===== SOURCE DATA

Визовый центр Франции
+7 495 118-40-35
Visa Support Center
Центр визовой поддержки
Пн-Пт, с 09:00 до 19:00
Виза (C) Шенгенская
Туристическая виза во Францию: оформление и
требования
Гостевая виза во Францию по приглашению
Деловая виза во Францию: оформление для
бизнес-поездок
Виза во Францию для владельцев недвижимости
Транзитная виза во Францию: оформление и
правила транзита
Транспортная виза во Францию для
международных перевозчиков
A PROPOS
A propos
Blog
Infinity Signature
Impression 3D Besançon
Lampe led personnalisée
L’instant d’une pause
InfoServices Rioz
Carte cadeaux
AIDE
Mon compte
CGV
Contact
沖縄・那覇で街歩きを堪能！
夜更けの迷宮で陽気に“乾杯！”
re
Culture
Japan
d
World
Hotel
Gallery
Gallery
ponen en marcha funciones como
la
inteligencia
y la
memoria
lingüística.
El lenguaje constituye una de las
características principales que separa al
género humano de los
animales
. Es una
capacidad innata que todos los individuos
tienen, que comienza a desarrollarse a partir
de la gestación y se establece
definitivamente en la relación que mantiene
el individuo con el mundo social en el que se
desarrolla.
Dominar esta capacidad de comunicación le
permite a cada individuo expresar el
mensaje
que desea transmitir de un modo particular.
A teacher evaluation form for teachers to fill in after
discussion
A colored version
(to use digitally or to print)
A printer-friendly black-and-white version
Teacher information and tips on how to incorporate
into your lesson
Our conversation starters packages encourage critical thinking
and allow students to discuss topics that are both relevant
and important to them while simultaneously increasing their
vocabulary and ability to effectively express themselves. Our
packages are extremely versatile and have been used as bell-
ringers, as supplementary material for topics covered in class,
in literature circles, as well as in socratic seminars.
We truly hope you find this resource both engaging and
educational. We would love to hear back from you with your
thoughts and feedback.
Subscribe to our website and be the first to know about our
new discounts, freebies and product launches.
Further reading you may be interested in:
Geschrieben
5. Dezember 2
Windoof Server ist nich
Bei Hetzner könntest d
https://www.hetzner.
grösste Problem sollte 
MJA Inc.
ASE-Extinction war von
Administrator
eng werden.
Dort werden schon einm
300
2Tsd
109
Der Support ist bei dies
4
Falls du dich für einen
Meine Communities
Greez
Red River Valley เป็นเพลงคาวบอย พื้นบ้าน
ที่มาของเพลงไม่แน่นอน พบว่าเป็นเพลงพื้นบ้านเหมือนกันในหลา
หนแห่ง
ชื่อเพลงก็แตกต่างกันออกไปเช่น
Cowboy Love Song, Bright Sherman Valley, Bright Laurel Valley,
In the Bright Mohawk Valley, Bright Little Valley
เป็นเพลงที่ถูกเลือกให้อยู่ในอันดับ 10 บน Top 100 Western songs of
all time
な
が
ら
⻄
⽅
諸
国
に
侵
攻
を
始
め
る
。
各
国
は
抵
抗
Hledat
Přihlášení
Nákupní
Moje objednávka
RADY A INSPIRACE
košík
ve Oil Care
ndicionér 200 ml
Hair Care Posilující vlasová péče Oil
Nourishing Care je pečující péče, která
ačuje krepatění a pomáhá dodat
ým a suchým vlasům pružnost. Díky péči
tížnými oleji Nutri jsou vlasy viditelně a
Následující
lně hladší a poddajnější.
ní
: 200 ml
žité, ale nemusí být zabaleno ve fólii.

==========

**PROMPT**:
Recast every one of the lines above as a JSON list of strings, with one string per line and blank lines omitted.

**RESPONSE BELOW**:
[
  "Визовый центр Франции",
  "+7 495 118-40-35",
  "Visa Support Center",
  "Центр визовой поддержки",
  "Пн-Пт, с 09:00 до 19:00",
  "Виза (C) Шенгенская",
  "Туристическая виза во Францию: оформление и",
  "требования",
  "Гостевая виза во Францию по приглашению",
  "Деловая виза во Францию: оформление для",
  "бизнес-поездок",
  "Виза во Францию для владельцев недвижимости",
  "Транзитная виза во Францию: оформление и",
  "правила транзита",
  "Транспортная виза во Францию для",
  "международных перевозчиков",
  "A PROPOS",
  "A propos",
  "Blog",
  "Infinity Signature",
  "Impression 3D Besançon",
  "Lampe led personnalisée",
  "L’instant d’une pause",
  "InfoServices Rioz",
  "Carte cadeaux",
  "AIDE",
  "Mon compte",
  "CGV",
  "Contact",
  "沖縄・那覇で街歩きを堪能！",
  "夜更けの迷宮で陽気に“乾杯！”",
  "re",
  "Culture",
  "Japan",
  "d",
  "World",
  "Hotel",
  "Gallery",
  "Gallery",
  "ponen en marcha funciones como",
  "la",
  "inteligencia",
  "y la",
  "memoria",
  "lingüística.",
  "El lenguaje constituye una de las",
  "características principales que separa al",
  "género humano de los",
  "animales",
  ". Es una",
  "capacidad innata que todos los individuos",
  "tienen, que comienza a desarrollarse a partir",
  "de la gestación y se establece",
  "definitivamente en la relación que mantiene",
  "el individuo con el mundo social en el que se",
  "desarrolla.",
  "Dominar esta capacidad de comunicación le",
  "permite a cada individuo expresar el",
  "mensaje",
  "que desea transmitir de un modo particular.",
  "A teacher evaluation form for teachers to fill in after",
  "discussion",
  "A colored version",
  "(to use digitally or to print)",
  "A printer-friendly black-and-white version",
  "Teacher information and tips on how to incorporate",
  "into your lesson",
  "Our conversation starters packages encourage critical thinking",
  "and allow students to discuss topics that are both relevant",
  "and important to them while simultaneously increasing their",
  "vocabulary and ability to effectively express themselves. Our",
  "packages are extremely versatile and have been used as bell-",
  "ringers, as supplementary material for topics covered in class,",
  "in literature circles, as well as in socratic seminars.",
  "We truly hope you find this resource both engaging and",
  "educational. We would love to hear back from you with your",
  "thoughts and feedback.",
  "Subscribe to our website and be the first to know about our",
  "new discounts, freebies and product launches.",
  "Further reading you may be interested in:",
  "Geschrieben",
  "5. Dezember 2",
  "Windoof Server ist nich",
  "Bei Hetzner könntest d",
  "https://www.hetzner.",
  "grösste Problem sollte ",
  "MJA Inc.",
  "ASE-Extinction war von",
  "Administrator",
  "eng werden.",
  "Dort werden schon einm",
  "300",
  "2Tsd",
  "109",
  "Der Support ist bei dies",
  "4",
  "Falls du dich für einen",
  "Meine Communities",
  "Greez",
  "Red River Valley เป็นเพลงคาวบอย พื้นบ้าน",
  "ที่มาของเพลงไม่แน่นอน พบว่าเป็นเพลงพื้นบ้านเหมือนกันในหลา",
  "หนแห่ง",
  "ชื่อเพลงก็แตกต่างกันออกไปเช่น",
  "Cowboy Love Song, Bright Sherman Valley, Bright Laurel Valley,",
  "In the Bright Mohawk Valley, Bright Little Valley",
  "เป็นเพลงที่ถูกเลือกให้อยู่ในอันดับ 10 บน Top 100 Western songs of",
  "all time",
  "な",
  "が",
  "ら",
  "⻄",
  "⽅",
  "諸",
  "国",
  "に",
  "侵",
  "攻",
  "を",
  "始",
  "め",
  "る",
  "。",
  "各",
  "国",
  "は",
  "抵",
  "抗",
  "Hledat",
  "Přihlášení",
  "Nákupní",
  "Moje objednávka",
  "RADY A INSPIRACE",
  "košík",
  "ve Oil Care",
  "ndicionér 200 ml",
  "Hair Care Posilující vlasová péče Oil",
  "Nourishing Care je pečující péče, která",
  "ačuje krepatění a pomáhá dodat",
  "ým a suchým vlasům pružnost. Díky péči",
  "tížnými oleji Nutri jsou vlasy viditelně a",
  "Následující",
  "lně hladší a poddajnější.",
  "ní",
  ": 200 ml",
  "žité, ale nemusí být zabaleno ve fólii."
]